A hello world app with debug info enabled (-Dlaunchers.debug) produces the following printout

bin> hello.exe arg1 arg2
[DEBUG] Running on (Windows|Linux|macOS)
[DEBUG] load library native-cli
[DEBUG] lookup symbol graal_create_isolate
[DEBUG] lookup symbol run_us_hebi_samples_cli_HelloWorld_main
[DEBUG] creating isolate thread
[DEBUG] calling run_us_hebi_samples_cli_HelloWorld_main
[DEBUG] calling us.hebi.samples.cli.HelloWorld (args: [arg1, arg2])
Hello world!

Maven Instructions

  1. add the compilation dependency for the generated graal annotations
<dependency>
    <groupId>org.graalvm.nativeimage</groupId>
    <artifactId>native-image-base</artifactId>
    <version>22.3.2</version>
    <scope>provided</scope>
</dependency>
  1. add the build plugin and define the names of the executables and the Java main methods they should map to.
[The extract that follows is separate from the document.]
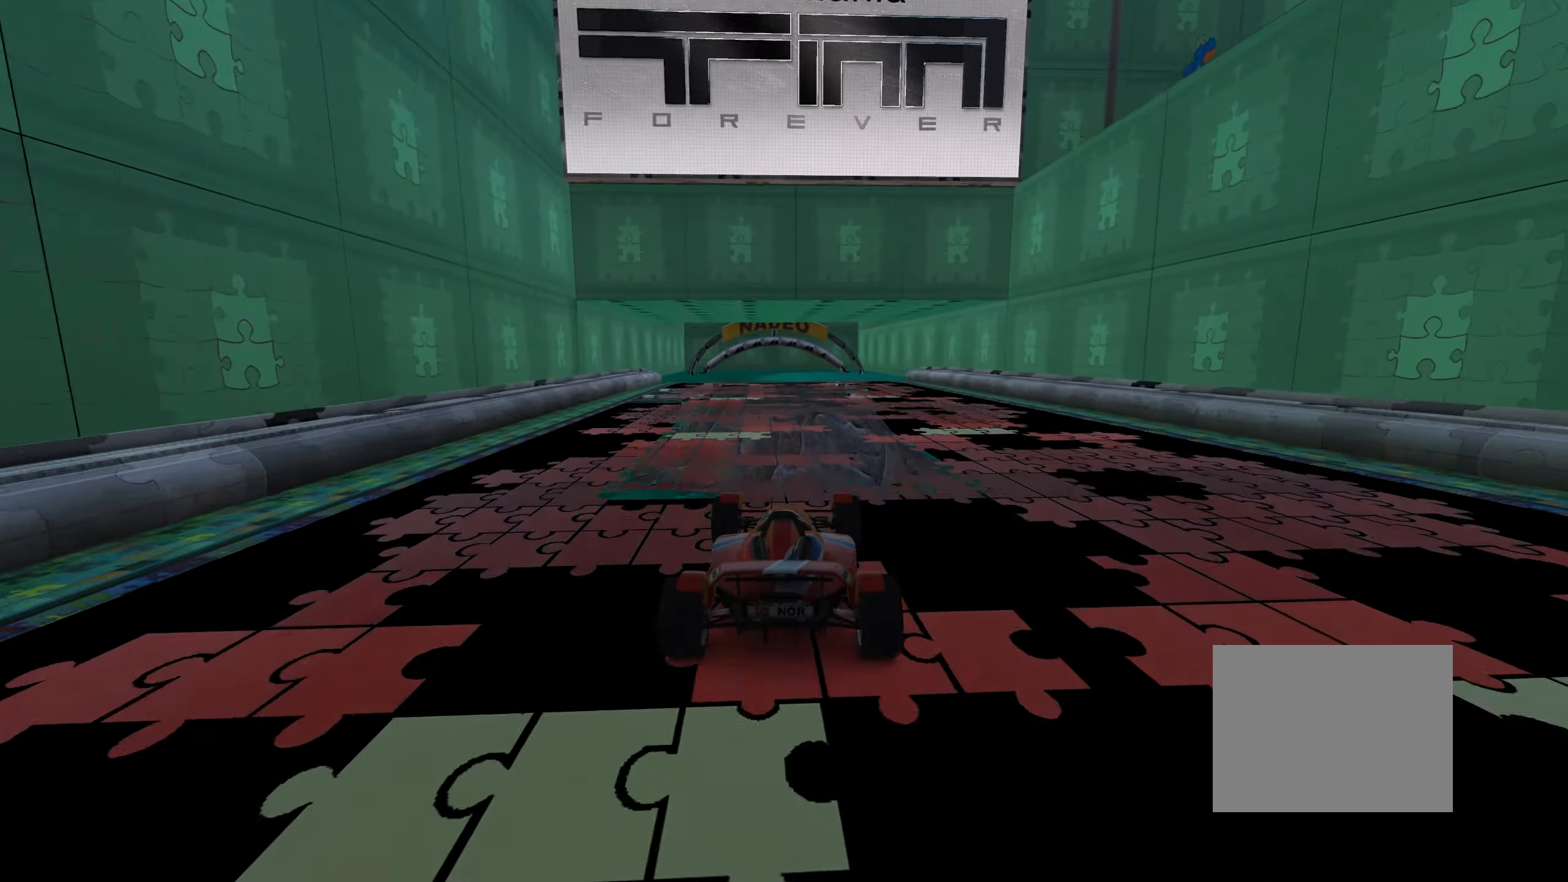
{"keys": ["up"], "events": [[34, "left", "down"], [84, "left", "up"]]}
For a full sample configuration check sample-cli.
<plugin>
    <groupId>us.hebi.launchers</groupId>
    <artifactId>native-launchers-maven-plugin</artifactId>
    <version>0.2</version>
    <configuration>
        <outputDirectory>${graalvm.outputDir}</outputDirectory>
        <imageName>${graalvm.imageName}</imageName>
        <launchers>
            <launcher>
                <name>cli-hello</name>
                <mainClass>us.hebi.samples.cli.HelloWorld</mainClass>
            </launcher>
            <launcher>
                <name>cli-dir</name>
                <mainClass>us.hebi.samples.cli.PrintDirectoryContents</mainClass>
            </launcher>
        </launchers>
    </configuration>
    <executions>
        <execution> <!-- generate Java sources (before compilation) -->
            <id>generate-stubs</id>
            <goals>
                <goal>gen-sources</goal>
            </goals>
        </execution>
        <execution> <!-- build launchers -->
            <id>build-executables</id>
            <goals>
                <goal>build-launchers</goal>
            </goals>
        </execution>
    </executions>
</plugin> 
  1. create the GraalVM native-library with <sharedLibrary>true</sharedLibrary>. Note that the source may need additional configuration (e.g. for JNI and reflection) to be compatible with native-image.
<plugin>
    <groupId>org.graalvm.buildtools</groupId>
    <artifactId>native-maven-plugin</artifactId>
    <version>${graalvm.tools.version}</version>
    <extensions>true</extensions>
    <configuration>
        <outputDirectory>${outputDir}</outputDirectory>
        <imageName>${imageName}</imageName>
        <sharedLibrary>true</sharedLibrary>
        <skip>${skipNativeBuild}</skip>
        <useArgFile>false</useArgFile>
        <skipNativeTests>true</skipNativeTests>
        <verbose>true</verbose>
    </configuration>
    <executions>
        <execution>
            <id>build-native</id>
            <goals>
                <goal>compile-no-fork</goal>
            </goals>
        </execution>
    </executions>
</plugin>

Building the source

# build everything including native image and native launchers
mvn package -Pnative

# generate launchers, but skip native image
mvn package -Pnative -Dgraalvm.skip

# build the sample project with the native image and additional debug info
mvn package -Pnative --projects sample-cli -am -Dlaunchers.debug

JavaFX Applications

JavaFX Applications work when using bellsoft's Liberica Native Image Kit distribution of GraalVM. The samples were tested on Windows with NIK23 (JDK21) - Full.

Most applications will likely need to run the tracing agent to determine used resources and reflectively accessed classes. It can be enabled by running the application with the vm option -agentlib:native-image-agent=config-output-dir=sample-cli/src/main/resources/META-INF/native-image and exploring all code paths at least once.

Known limitations

  • The @CEntryPoint annotations require a compile dependency on the graal sdk. Attempts to generate the .class file directly ended in errors due to native-image requiring a matching source file.
  • Each platform needs to be compiled individually like the Graal native-image. Static linking requires an existing native-image, and dynamic linking is not supported when cross-compiling (tested with zig 0.10.1).